Page images and extracted text
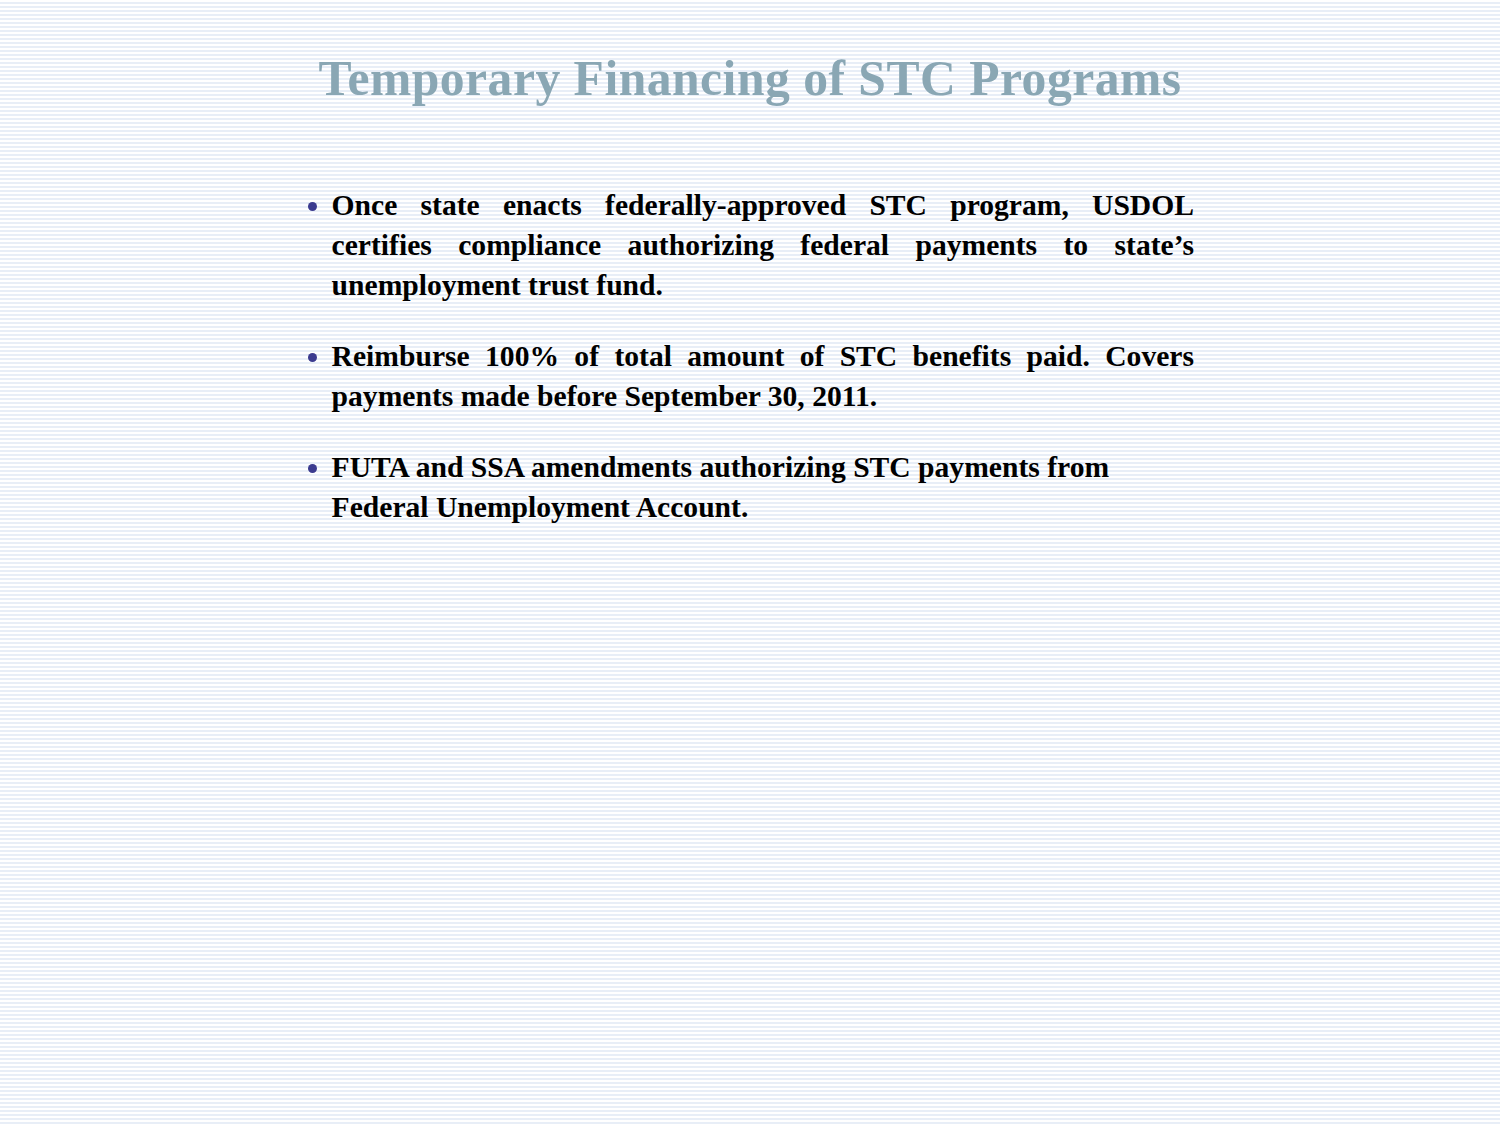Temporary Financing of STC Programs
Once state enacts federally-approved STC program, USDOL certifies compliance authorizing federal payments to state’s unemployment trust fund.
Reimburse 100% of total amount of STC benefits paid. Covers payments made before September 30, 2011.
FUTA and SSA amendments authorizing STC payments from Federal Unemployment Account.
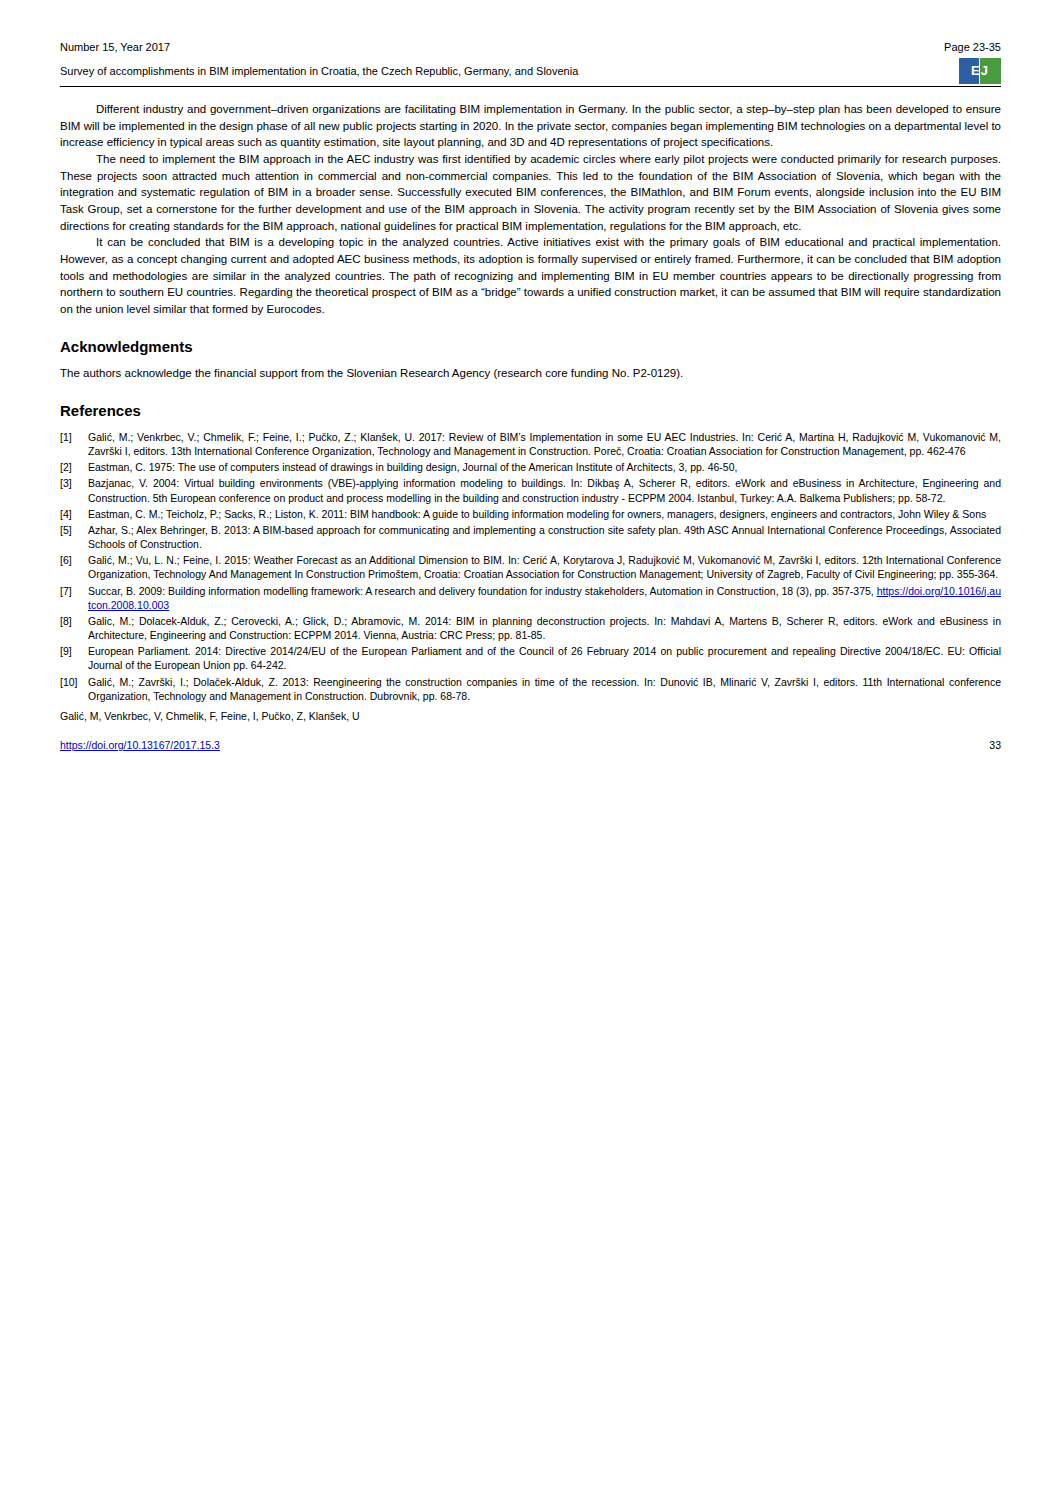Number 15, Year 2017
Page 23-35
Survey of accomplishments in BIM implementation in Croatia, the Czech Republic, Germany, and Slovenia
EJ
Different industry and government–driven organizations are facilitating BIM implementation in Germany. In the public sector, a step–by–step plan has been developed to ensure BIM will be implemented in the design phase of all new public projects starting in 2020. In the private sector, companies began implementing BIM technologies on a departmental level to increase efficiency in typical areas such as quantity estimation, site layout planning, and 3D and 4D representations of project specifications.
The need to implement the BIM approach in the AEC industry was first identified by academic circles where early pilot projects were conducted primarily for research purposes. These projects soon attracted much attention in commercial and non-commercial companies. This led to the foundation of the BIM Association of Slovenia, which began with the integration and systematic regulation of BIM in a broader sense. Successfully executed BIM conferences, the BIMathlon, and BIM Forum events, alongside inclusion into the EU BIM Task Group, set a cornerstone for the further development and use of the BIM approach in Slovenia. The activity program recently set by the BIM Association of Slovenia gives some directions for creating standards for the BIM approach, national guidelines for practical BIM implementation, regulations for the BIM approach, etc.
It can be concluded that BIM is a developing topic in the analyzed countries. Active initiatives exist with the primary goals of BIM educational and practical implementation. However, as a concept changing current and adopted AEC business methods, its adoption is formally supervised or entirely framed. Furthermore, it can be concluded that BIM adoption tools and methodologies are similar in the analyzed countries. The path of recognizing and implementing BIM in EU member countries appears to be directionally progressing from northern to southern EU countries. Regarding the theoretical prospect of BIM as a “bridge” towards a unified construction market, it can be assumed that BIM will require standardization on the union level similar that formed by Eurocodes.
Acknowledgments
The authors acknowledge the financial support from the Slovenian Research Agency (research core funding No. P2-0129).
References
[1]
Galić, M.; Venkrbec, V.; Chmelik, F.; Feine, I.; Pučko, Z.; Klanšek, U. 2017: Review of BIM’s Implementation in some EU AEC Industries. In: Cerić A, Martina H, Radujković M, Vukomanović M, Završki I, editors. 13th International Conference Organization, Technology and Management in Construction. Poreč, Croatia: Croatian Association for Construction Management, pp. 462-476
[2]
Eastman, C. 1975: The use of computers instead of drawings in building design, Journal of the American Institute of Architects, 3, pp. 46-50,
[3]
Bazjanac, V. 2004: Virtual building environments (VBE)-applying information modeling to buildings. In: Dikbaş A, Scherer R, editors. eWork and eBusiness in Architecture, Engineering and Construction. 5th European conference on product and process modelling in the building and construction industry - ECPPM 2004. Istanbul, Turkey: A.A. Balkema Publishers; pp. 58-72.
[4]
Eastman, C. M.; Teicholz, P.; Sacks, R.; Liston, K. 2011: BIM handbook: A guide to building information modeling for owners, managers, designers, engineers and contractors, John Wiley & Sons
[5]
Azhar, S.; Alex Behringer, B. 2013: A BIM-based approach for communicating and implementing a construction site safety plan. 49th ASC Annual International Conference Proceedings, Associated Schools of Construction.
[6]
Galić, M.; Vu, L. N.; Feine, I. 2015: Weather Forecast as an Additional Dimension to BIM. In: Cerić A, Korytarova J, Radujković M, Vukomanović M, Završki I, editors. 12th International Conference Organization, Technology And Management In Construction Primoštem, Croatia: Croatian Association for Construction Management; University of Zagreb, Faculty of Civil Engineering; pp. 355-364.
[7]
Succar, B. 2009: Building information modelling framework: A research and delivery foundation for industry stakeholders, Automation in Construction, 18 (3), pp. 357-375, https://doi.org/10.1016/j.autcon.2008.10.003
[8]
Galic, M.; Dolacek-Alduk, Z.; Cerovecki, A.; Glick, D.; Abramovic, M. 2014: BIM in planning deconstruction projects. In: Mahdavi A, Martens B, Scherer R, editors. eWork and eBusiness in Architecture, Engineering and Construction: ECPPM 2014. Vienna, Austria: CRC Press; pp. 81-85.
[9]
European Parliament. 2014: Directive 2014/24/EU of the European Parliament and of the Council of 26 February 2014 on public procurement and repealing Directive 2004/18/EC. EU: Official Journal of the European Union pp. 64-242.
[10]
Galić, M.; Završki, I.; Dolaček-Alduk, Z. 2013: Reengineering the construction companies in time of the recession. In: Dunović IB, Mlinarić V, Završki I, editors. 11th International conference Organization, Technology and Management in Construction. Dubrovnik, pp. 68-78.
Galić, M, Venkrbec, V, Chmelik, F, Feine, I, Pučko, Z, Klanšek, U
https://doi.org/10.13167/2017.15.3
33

WHAT IS NEEDED — You need to restate all of the entries above exactly and leave the pictures behind.

ANSWER SECTION —
Temporary Financing of STC Programs
Once state enacts federally-approved STC program, USDOL certifies compliance authorizing federal payments to state’s unemployment trust fund.
Reimburse 100% of total amount of STC benefits paid. Covers payments made before September 30, 2011.
FUTA and SSA amendments authorizing STC payments from Federal Unemployment Account.
Number 15, Year 2017
Page 23-35
Survey of accomplishments in BIM implementation in Croatia, the Czech Republic, Germany, and Slovenia
EJ
Different industry and government–driven organizations are facilitating BIM implementation in Germany. In the public sector, a step–by–step plan has been developed to ensure BIM will be implemented in the design phase of all new public projects starting in 2020. In the private sector, companies began implementing BIM technologies on a departmental level to increase efficiency in typical areas such as quantity estimation, site layout planning, and 3D and 4D representations of project specifications.
The need to implement the BIM approach in the AEC industry was first identified by academic circles where early pilot projects were conducted primarily for research purposes. These projects soon attracted much attention in commercial and non-commercial companies. This led to the foundation of the BIM Association of Slovenia, which began with the integration and systematic regulation of BIM in a broader sense. Successfully executed BIM conferences, the BIMathlon, and BIM Forum events, alongside inclusion into the EU BIM Task Group, set a cornerstone for the further development and use of the BIM approach in Slovenia. The activity program recently set by the BIM Association of Slovenia gives some directions for creating standards for the BIM approach, national guidelines for practical BIM implementation, regulations for the BIM approach, etc.
It can be concluded that BIM is a developing topic in the analyzed countries. Active initiatives exist with the primary goals of BIM educational and practical implementation. However, as a concept changing current and adopted AEC business methods, its adoption is formally supervised or entirely framed. Furthermore, it can be concluded that BIM adoption tools and methodologies are similar in the analyzed countries. The path of recognizing and implementing BIM in EU member countries appears to be directionally progressing from northern to southern EU countries. Regarding the theoretical prospect of BIM as a “bridge” towards a unified construction market, it can be assumed that BIM will require standardization on the union level similar that formed by Eurocodes.
Acknowledgments
The authors acknowledge the financial support from the Slovenian Research Agency (research core funding No. P2-0129).
References
[1]
Galić, M.; Venkrbec, V.; Chmelik, F.; Feine, I.; Pučko, Z.; Klanšek, U. 2017: Review of BIM’s Implementation in some EU AEC Industries. In: Cerić A, Martina H, Radujković M, Vukomanović M, Završki I, editors. 13th International Conference Organization, Technology and Management in Construction. Poreč, Croatia: Croatian Association for Construction Management, pp. 462-476
[2]
Eastman, C. 1975: The use of computers instead of drawings in building design, Journal of the American Institute of Architects, 3, pp. 46-50,
[3]
Bazjanac, V. 2004: Virtual building environments (VBE)-applying information modeling to buildings. In: Dikbaş A, Scherer R, editors. eWork and eBusiness in Architecture, Engineering and Construction. 5th European conference on product and process modelling in the building and construction industry - ECPPM 2004. Istanbul, Turkey: A.A. Balkema Publishers; pp. 58-72.
[4]
Eastman, C. M.; Teicholz, P.; Sacks, R.; Liston, K. 2011: BIM handbook: A guide to building information modeling for owners, managers, designers, engineers and contractors, John Wiley & Sons
[5]
Azhar, S.; Alex Behringer, B. 2013: A BIM-based approach for communicating and implementing a construction site safety plan. 49th ASC Annual International Conference Proceedings, Associated Schools of Construction.
[6]
Galić, M.; Vu, L. N.; Feine, I. 2015: Weather Forecast as an Additional Dimension to BIM. In: Cerić A, Korytarova J, Radujković M, Vukomanović M, Završki I, editors. 12th International Conference Organization, Technology And Management In Construction Primoštem, Croatia: Croatian Association for Construction Management; University of Zagreb, Faculty of Civil Engineering; pp. 355-364.
[7]
Succar, B. 2009: Building information modelling framework: A research and delivery foundation for industry stakeholders, Automation in Construction, 18 (3), pp. 357-375, https://doi.org/10.1016/j.autcon.2008.10.003
[8]
Galic, M.; Dolacek-Alduk, Z.; Cerovecki, A.; Glick, D.; Abramovic, M. 2014: BIM in planning deconstruction projects. In: Mahdavi A, Martens B, Scherer R, editors. eWork and eBusiness in Architecture, Engineering and Construction: ECPPM 2014. Vienna, Austria: CRC Press; pp. 81-85.
[9]
European Parliament. 2014: Directive 2014/24/EU of the European Parliament and of the Council of 26 February 2014 on public procurement and repealing Directive 2004/18/EC. EU: Official Journal of the European Union pp. 64-242.
[10]
Galić, M.; Završki, I.; Dolaček-Alduk, Z. 2013: Reengineering the construction companies in time of the recession. In: Dunović IB, Mlinarić V, Završki I, editors. 11th International conference Organization, Technology and Management in Construction. Dubrovnik, pp. 68-78.
Galić, M, Venkrbec, V, Chmelik, F, Feine, I, Pučko, Z, Klanšek, U
https://doi.org/10.13167/2017.15.3
33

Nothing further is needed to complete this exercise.